Lines with the word "analysis" are the answer; copy each of them from the data below.

————

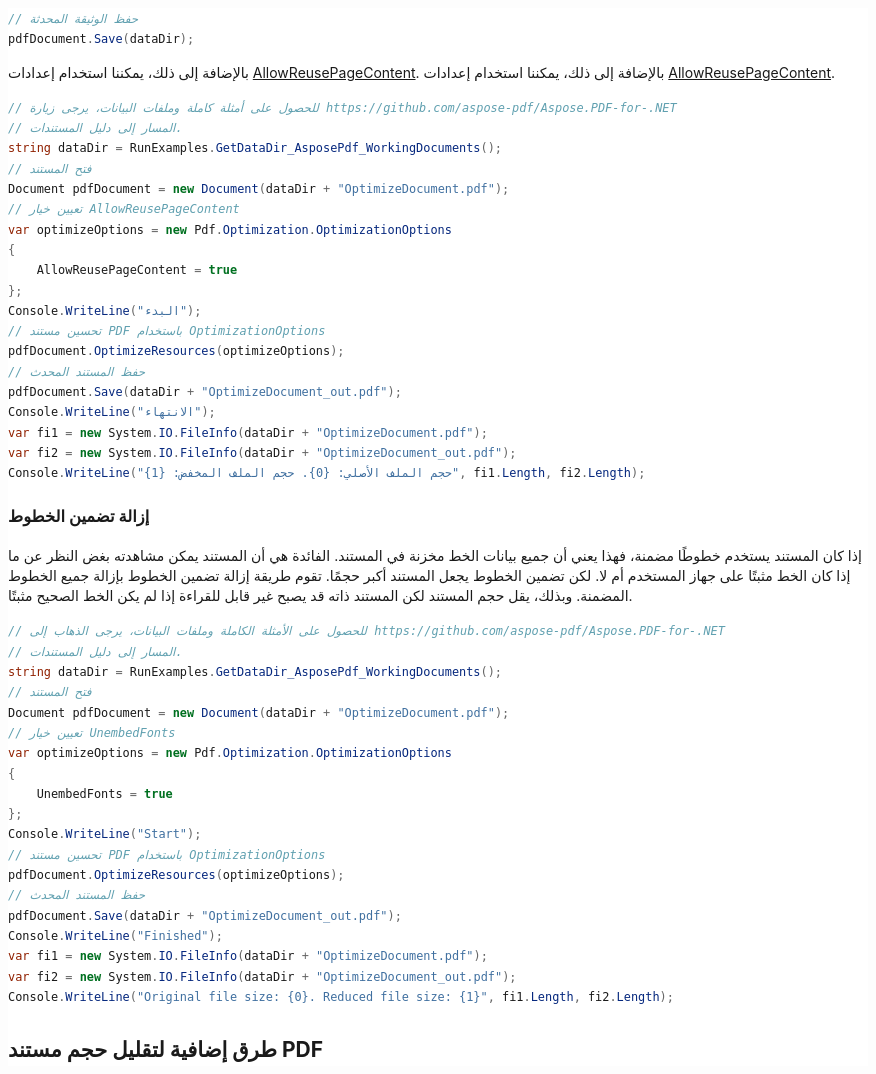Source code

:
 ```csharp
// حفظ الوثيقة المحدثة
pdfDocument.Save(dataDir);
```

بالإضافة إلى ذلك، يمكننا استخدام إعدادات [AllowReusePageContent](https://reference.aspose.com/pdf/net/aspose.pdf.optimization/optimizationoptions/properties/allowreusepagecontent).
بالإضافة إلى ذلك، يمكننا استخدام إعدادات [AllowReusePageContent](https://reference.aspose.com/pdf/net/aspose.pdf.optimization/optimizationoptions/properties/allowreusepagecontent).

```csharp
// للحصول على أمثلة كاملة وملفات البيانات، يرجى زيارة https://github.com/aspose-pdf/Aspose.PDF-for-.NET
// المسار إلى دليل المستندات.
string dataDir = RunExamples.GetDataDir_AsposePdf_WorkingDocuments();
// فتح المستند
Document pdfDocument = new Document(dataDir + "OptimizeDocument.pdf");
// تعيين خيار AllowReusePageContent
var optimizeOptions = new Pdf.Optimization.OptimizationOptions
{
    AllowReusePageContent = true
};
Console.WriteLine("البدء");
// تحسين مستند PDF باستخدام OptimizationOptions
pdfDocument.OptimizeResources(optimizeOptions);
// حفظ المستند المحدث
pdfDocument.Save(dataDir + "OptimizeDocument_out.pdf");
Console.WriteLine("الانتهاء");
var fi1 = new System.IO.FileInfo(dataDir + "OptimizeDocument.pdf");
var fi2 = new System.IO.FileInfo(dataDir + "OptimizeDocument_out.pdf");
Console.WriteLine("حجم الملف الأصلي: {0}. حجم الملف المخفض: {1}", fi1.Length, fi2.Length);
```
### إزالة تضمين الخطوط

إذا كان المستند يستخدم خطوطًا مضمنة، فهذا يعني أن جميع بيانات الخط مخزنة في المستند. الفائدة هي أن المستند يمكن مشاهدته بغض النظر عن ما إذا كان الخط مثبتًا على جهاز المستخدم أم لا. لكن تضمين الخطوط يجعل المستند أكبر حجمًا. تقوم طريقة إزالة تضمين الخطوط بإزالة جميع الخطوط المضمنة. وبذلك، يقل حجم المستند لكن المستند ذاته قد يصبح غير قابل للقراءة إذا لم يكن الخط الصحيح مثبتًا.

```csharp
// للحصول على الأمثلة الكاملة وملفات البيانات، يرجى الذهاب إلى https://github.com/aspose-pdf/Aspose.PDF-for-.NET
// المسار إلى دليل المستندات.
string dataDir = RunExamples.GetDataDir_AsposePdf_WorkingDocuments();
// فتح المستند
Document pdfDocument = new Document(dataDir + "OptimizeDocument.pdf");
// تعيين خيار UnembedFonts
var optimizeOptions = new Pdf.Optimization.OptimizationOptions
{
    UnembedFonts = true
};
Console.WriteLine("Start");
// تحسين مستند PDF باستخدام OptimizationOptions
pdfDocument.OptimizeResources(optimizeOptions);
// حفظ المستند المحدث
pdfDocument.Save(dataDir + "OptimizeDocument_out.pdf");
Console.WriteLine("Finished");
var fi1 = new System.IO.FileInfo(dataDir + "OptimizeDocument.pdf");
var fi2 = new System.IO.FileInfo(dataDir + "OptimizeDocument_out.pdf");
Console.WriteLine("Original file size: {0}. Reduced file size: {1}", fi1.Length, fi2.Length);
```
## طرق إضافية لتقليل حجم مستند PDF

————

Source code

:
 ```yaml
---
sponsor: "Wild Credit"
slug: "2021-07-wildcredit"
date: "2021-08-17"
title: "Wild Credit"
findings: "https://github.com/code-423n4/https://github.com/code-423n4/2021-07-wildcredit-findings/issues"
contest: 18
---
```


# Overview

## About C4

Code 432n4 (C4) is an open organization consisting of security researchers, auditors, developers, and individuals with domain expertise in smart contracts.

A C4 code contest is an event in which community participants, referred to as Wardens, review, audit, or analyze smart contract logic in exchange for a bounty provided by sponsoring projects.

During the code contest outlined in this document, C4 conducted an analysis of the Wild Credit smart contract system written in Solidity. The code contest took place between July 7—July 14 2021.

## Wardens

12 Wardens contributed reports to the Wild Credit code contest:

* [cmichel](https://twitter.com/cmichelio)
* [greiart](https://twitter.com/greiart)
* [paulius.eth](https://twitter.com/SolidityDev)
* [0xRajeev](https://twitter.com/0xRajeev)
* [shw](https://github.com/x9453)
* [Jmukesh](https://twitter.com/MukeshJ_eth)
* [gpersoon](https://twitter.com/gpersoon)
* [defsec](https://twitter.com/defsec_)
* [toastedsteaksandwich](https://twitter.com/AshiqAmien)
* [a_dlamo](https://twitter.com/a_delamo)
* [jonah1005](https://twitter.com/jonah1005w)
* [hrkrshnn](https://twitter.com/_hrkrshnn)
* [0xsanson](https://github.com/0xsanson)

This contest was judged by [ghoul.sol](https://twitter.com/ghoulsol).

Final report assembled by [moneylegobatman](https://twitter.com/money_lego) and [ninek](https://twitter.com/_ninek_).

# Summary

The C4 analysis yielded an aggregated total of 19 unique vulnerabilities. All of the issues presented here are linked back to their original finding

————

▶ [Expected output]
During the code contest outlined in this document, C4 conducted an analysis of the Wild Credit smart contract system written in Solidity. The code contest took place between July 7—July 14 2021.
The C4 analysis yielded an aggregated total of 19 unique vulnerabilities. All of the issues presented here are linked back to their original finding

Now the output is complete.